Mom looked at me and nodded, genuinely pained. “Just temporarily, until school starts again. You can handle that, can’t you, Ari? You’re already doing such a great job.”
She was worried about me, I could tell, but maybe her own need was stronger than the worry.
“It’s okay,” I heard myself saying. Not sure what it was.
Richard sighed and put both hands firmly on the table. I thought maybe he was about to try to push the whole thing through the floor and into the basement. Then he took a deep breath and said in a resigned way, “All right, then. We’ll make this work.”
“Thank you, my love!” Mom said with a catch in her voice, then gestured to the whole table. “All my loves.” I wondered if that included the pizza.
Richard smiled weakly, then got up and went down the hall to the bedroom.

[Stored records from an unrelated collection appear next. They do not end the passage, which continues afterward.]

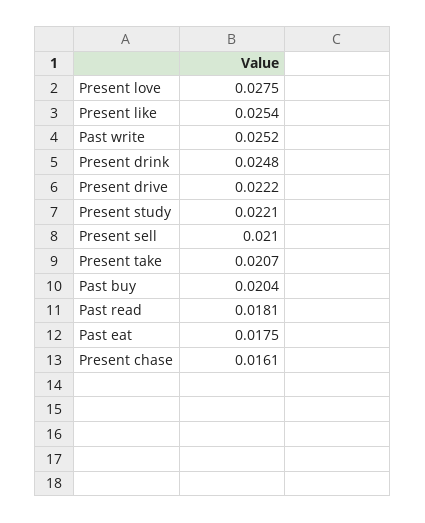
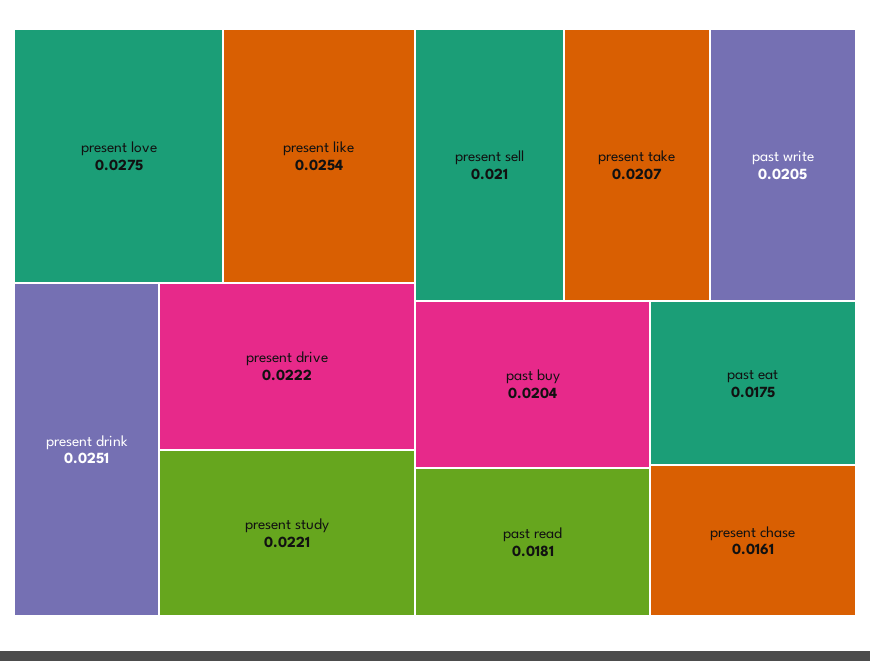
Past write: 0.0252 -> 0.0205
Present drink: 0.0248 -> 0.0251

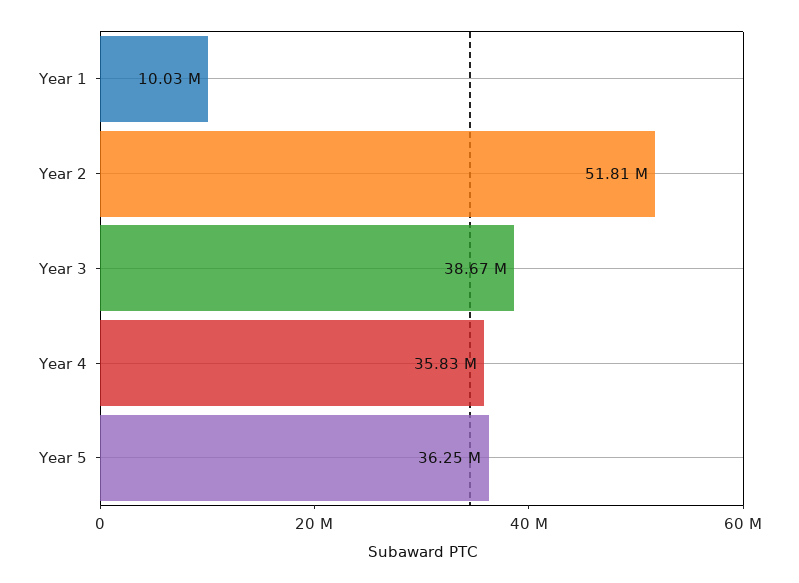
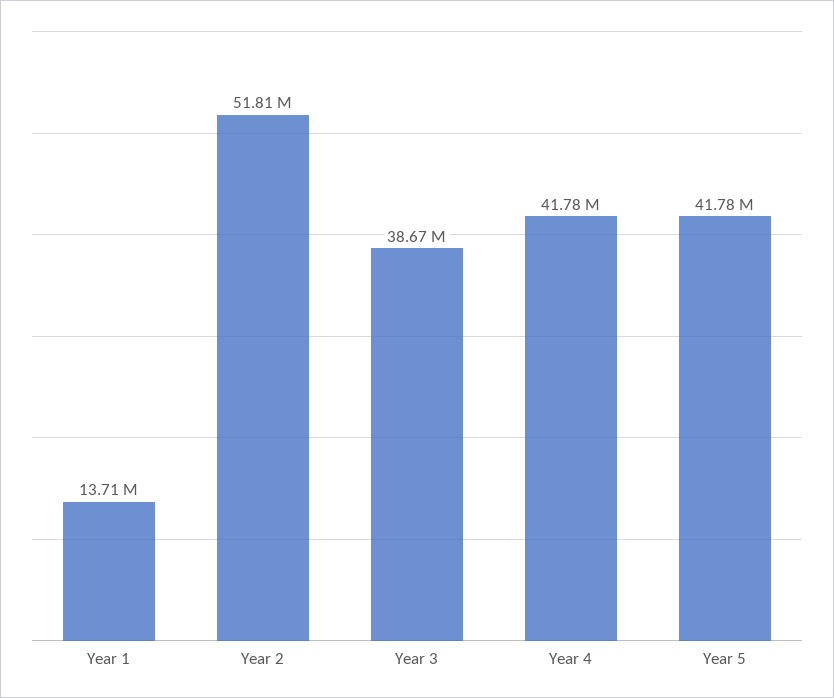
Year 1: 10030000 -> 13710000
Year 4: 35830000 -> 41780000
Year 5: 36250000 -> 41780000

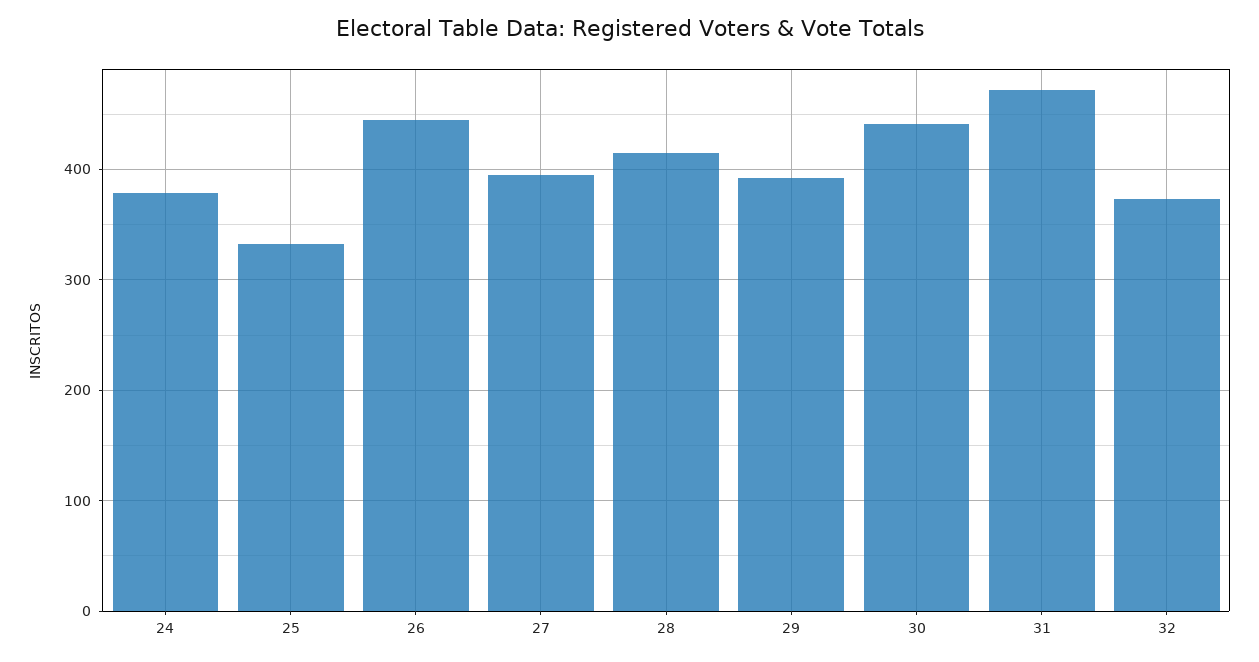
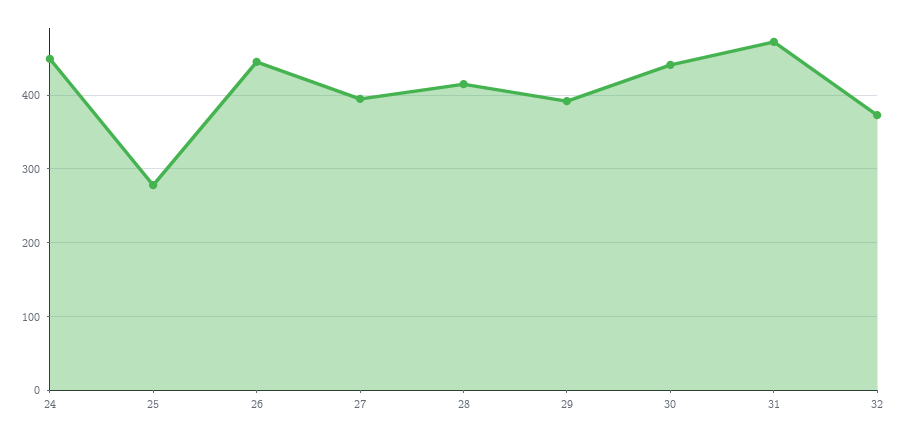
24: 380 -> 450
25: 330 -> 280

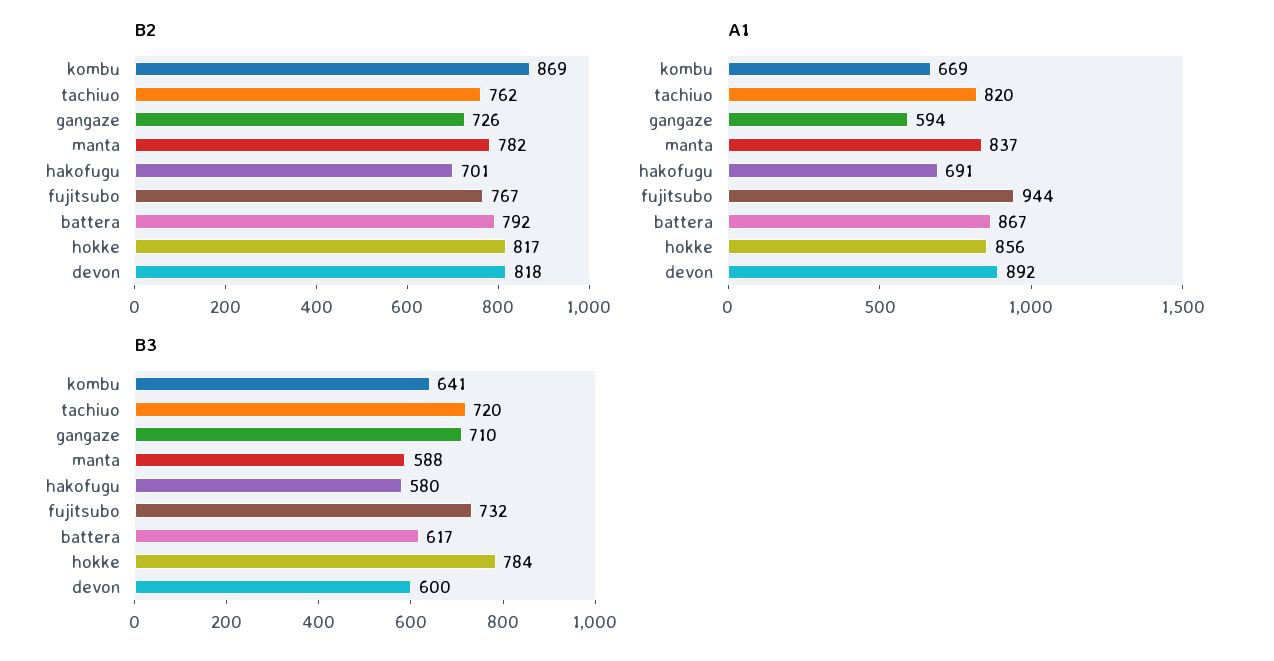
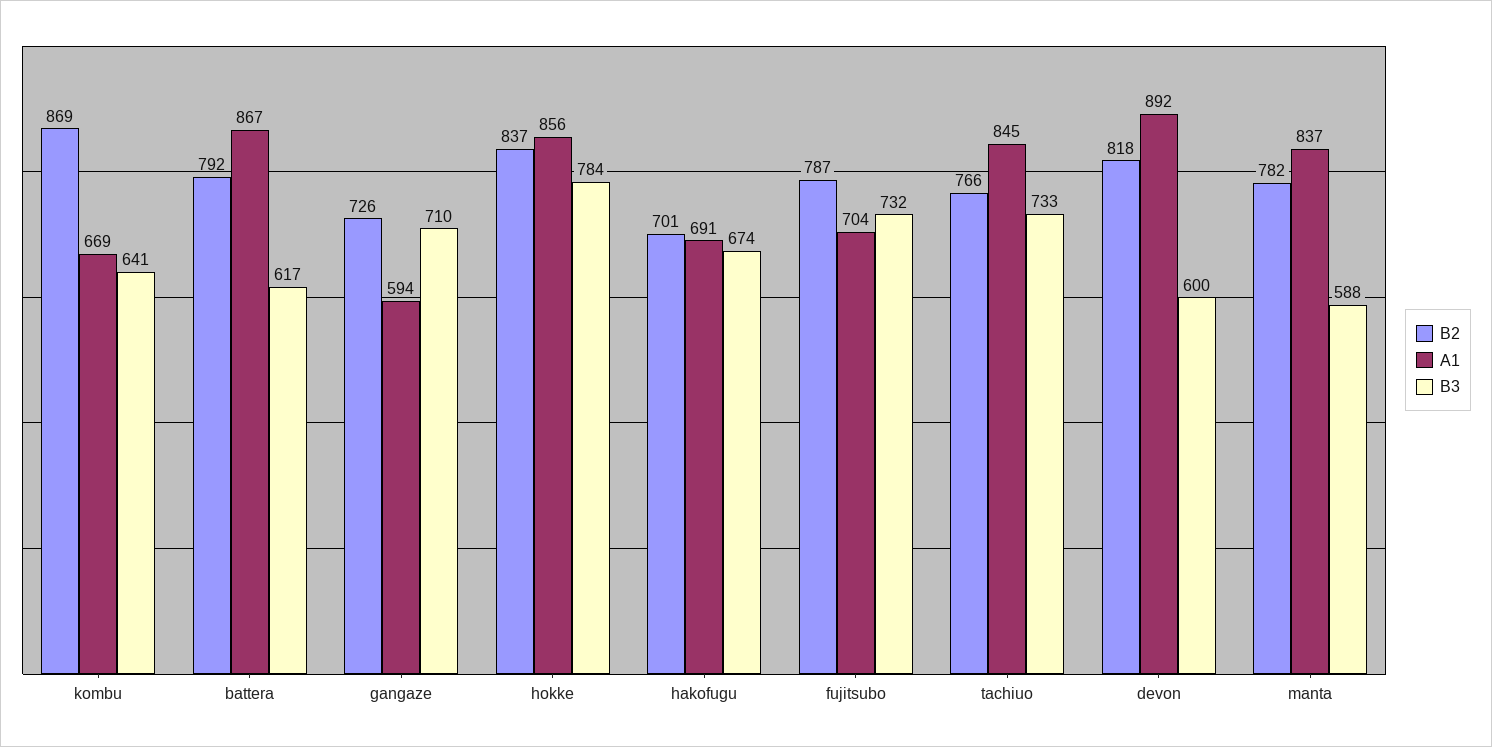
B2, tachiuo: 762 -> 766
B2, fujitsubo: 767 -> 787
B2, hokke: 817 -> 837
A1, tachiuo: 820 -> 845
A1, fujitsubo: 944 -> 704
B3, tachiuo: 720 -> 733
B3, hakofugu: 580 -> 674

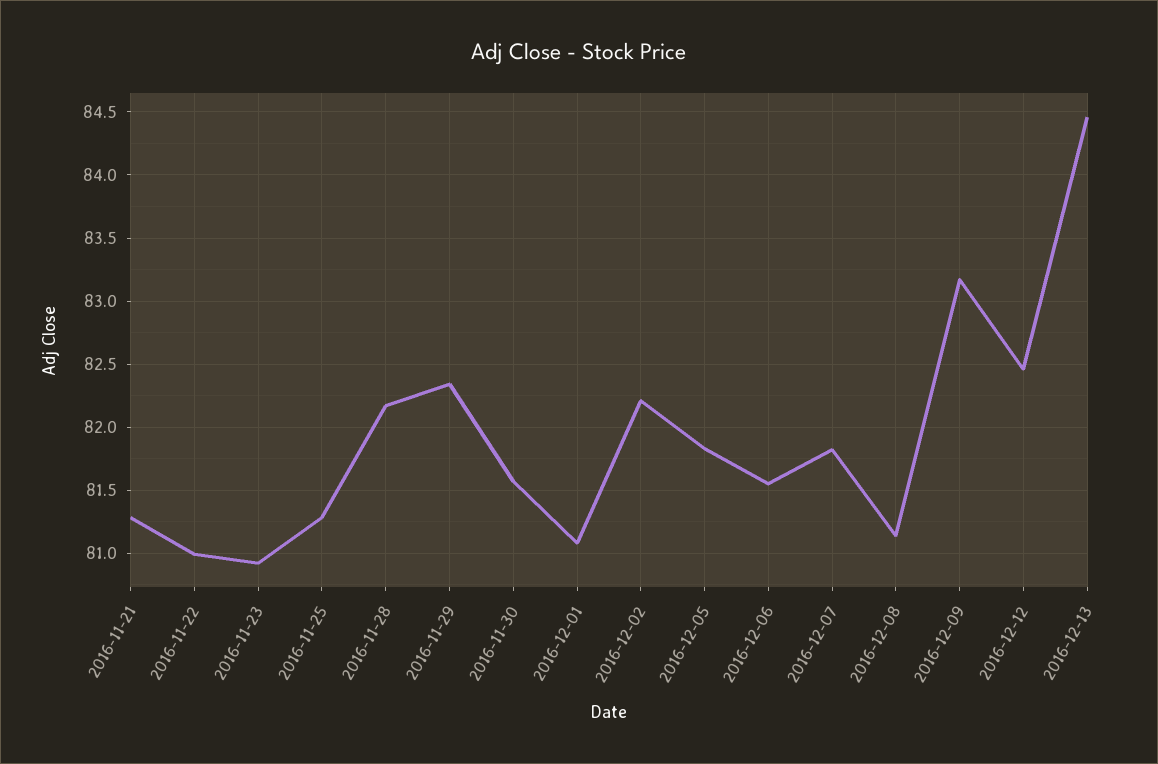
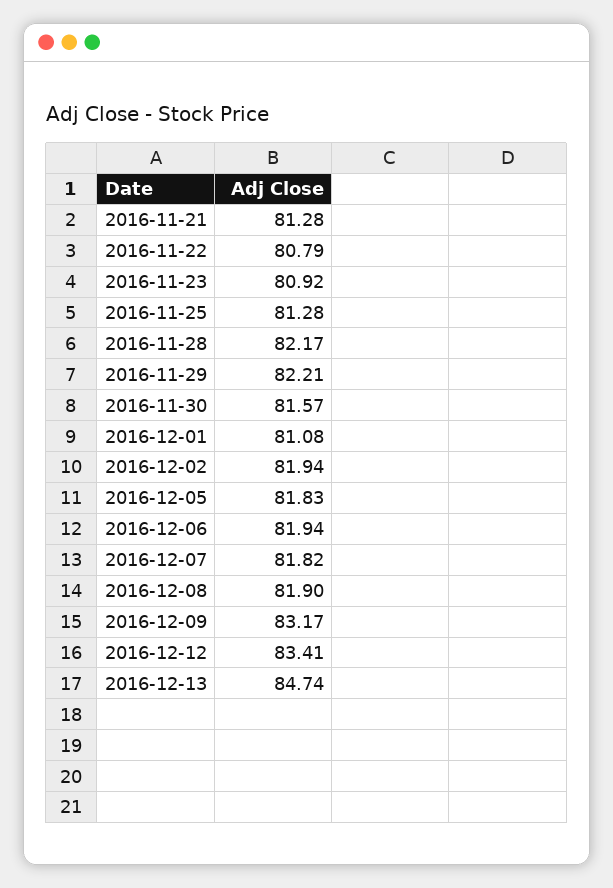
2016-11-22: 81 -> 80.79
2016-11-29: 82.35 -> 82.21
2016-12-02: 82.2 -> 81.94
2016-12-06: 81.55 -> 81.94
2016-12-08: 81.15 -> 81.9
2016-12-12: 82.45 -> 83.41
2016-12-13: 84.45 -> 84.74

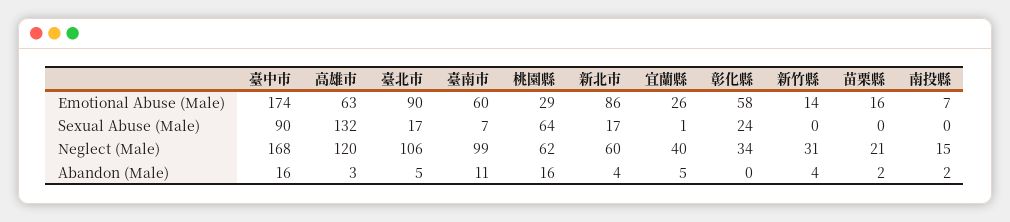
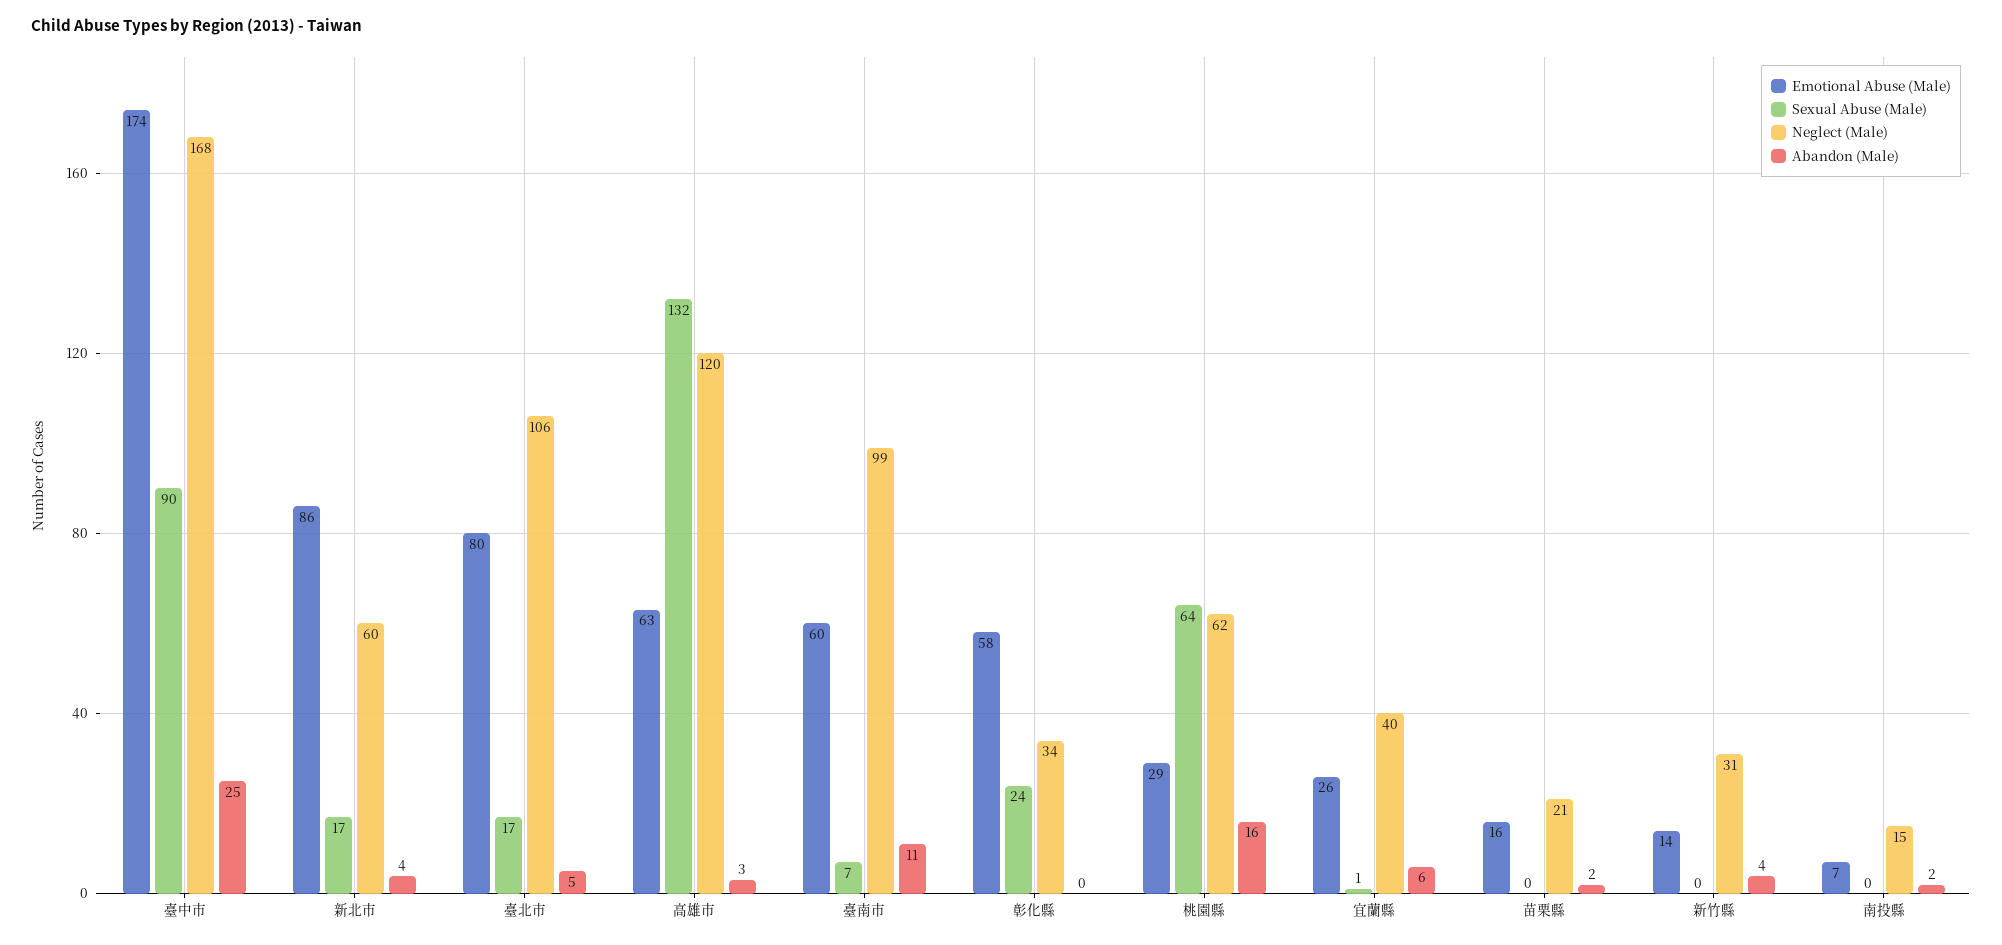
Emotional Abuse (Male), 臺北市: 90 -> 80
Abandon (Male), 臺中市: 16 -> 25
Abandon (Male), 宜蘭縣: 5 -> 6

Mom watched him. “There’s more laundry . . . ,” she said, and went almost eagerly downstairs. I couldn’t blame her. Laundry didn’t judge.
Dani freed her hangnail at last, peeling with it a long strip of thumb skin that she flicked under her chair.
I sat still, and instead of dealing with the reality of what had happened, what would now continue to happen, I found myself suddenly consumed with a painfully vivid memory of the two seconds my lips spent on Camden’s. I wanted to be back there. I wanted the thunderstorm to have passed us by, the afternoon to have unspooled differently. I wanted, period.
10
The next afternoon, I was out grocery shopping with Dani when my cell phone rang, the words Camden Armstrong lighting up the screen. When I’d saved his number in my phone, I didn’t feel right only entering “Camden.” I couldn’t yet claim him that way.
“Hello?” I answered.
“It’s me,” he said. These words, in his voice. In the frozen foods aisle. Worlds colliding.
“It’s also me,” I said in a way that would never reveal the mostly sleepless night I’d spent thinking about him.
Dani tugged on the back of my T-shirt. “Who is that?”
“Shhh,” I said.
“Why shhh?” asked Camden.
“Not you. I was talking to my sister. You can talk all you want.”
His laugh was like bells ringing.
“You sound busy. I’ll talk quickly. James wanted me to ask you if you could bring your friend when you come over later. He’ll be here. He was too shy to ask himself.”
I smiled. “I’ll let her know that her presence has been requested.”
We said good-bye and hung up. Dani narrowed her eyes at me.
“Who was that?” she pressed.
“Just Kendall,” I lied, then looked up at the gleaming case of frozen dinners my mom always forbade us to buy. If it has an ingredient you can’t pronounce, don’t get it. To hell with that. I wasn’t going to have time to cook. “Pick out something for tonight,” I said, pointing to the packages designed with begging seven-year-olds in mind.
“Daddy likes chicken nuggets,” said Dani. “He brings them home from McDonald’s sometimes, when he knows Mommy’s not going to be there.”
“Chicken nuggets it is,” I said, opening the case. “Want the ones shaped like dinosaurs or the little smiley faces?”
That evening, I read a long chapter of The Lion, the Witch and the Wardrobe to Dani, then sang her a lullaby. Her glossy blond head in the crook of my arm, her fingernails digging into my side. I loved the pressure of her need and want, its lack of shame. She was mostly asleep when I kissed her good night and left the room. On my way out of the house, I rapped on the door of the bathroom, into which I’d recently seen Richard disappear with the new issue of National Geographic.